_Problem details_
Write out all the records again with "value" switched to "amount" and everything else left the same. Leave the pictures out.

►

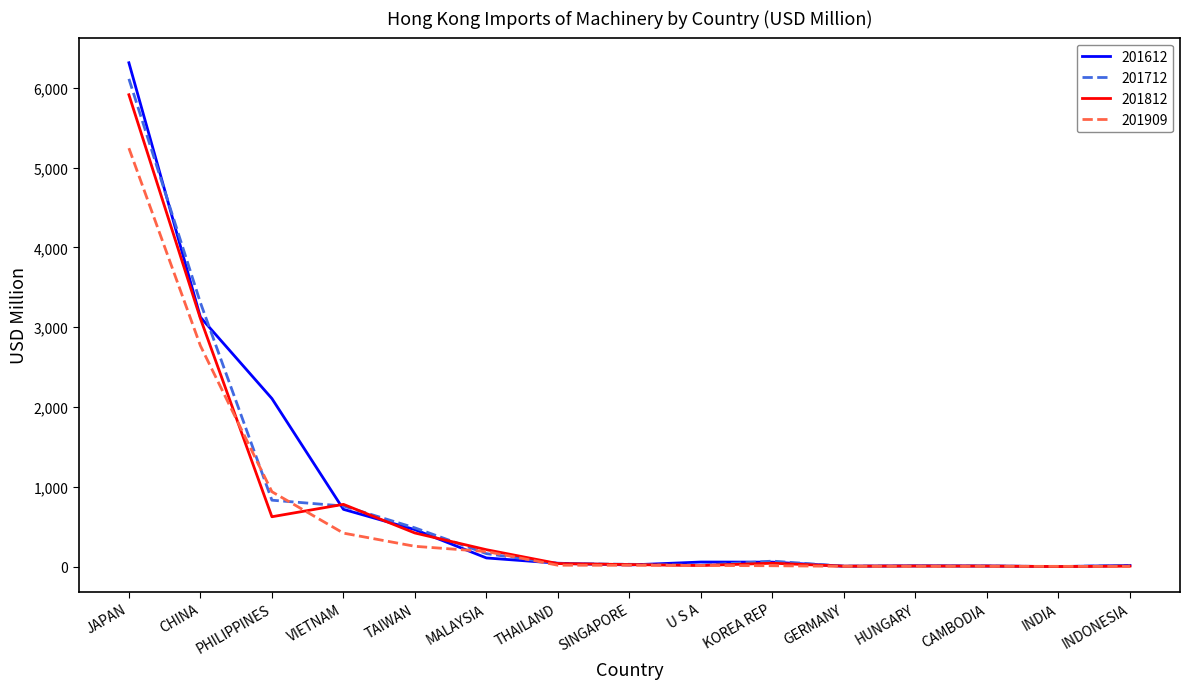

Rank the series by their maximum value, from highest to lowest.

201612, 201712, 201812, 201909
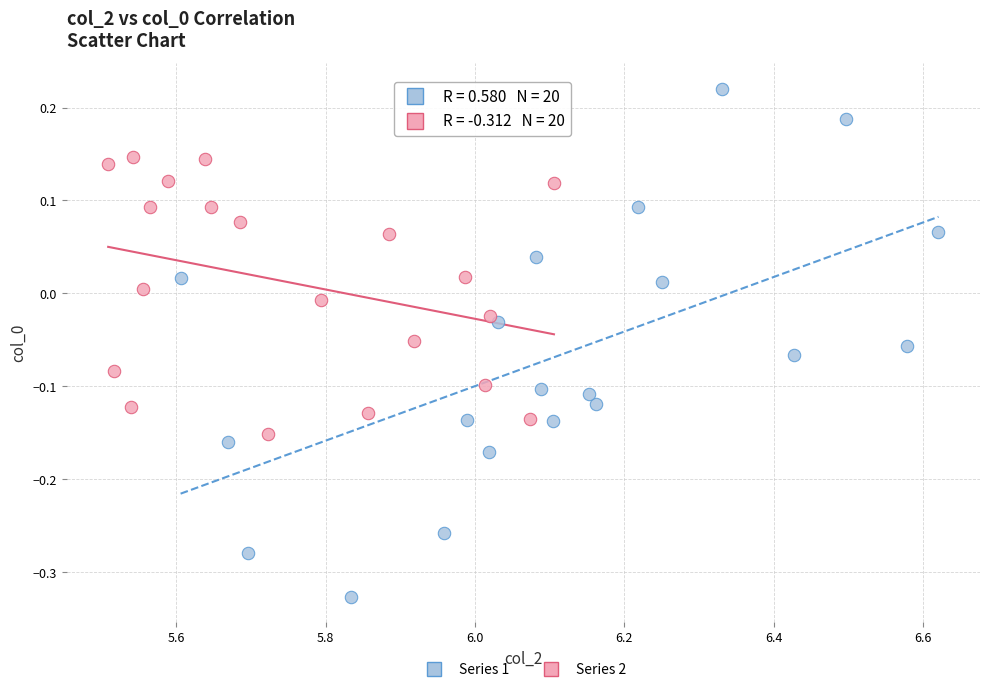

What are all the series names shown in the legend?

Series 1, Series 2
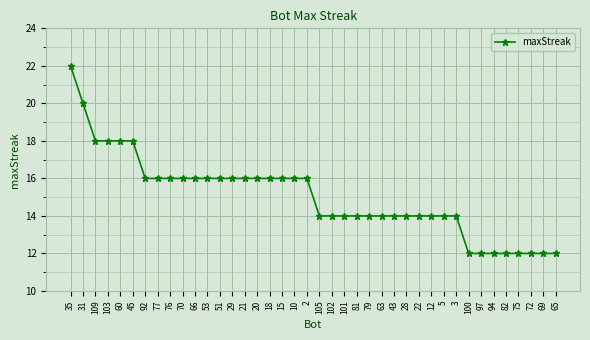

What is the change in value from 35 to 81?

-8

◄

_Exercise output_
Rank the series by their maximum amount, from highest to lowest.

201612, 201712, 201812, 201909

What are all the series names shown in the legend?

Series 1, Series 2

What is the change in amount from 35 to 81?

-8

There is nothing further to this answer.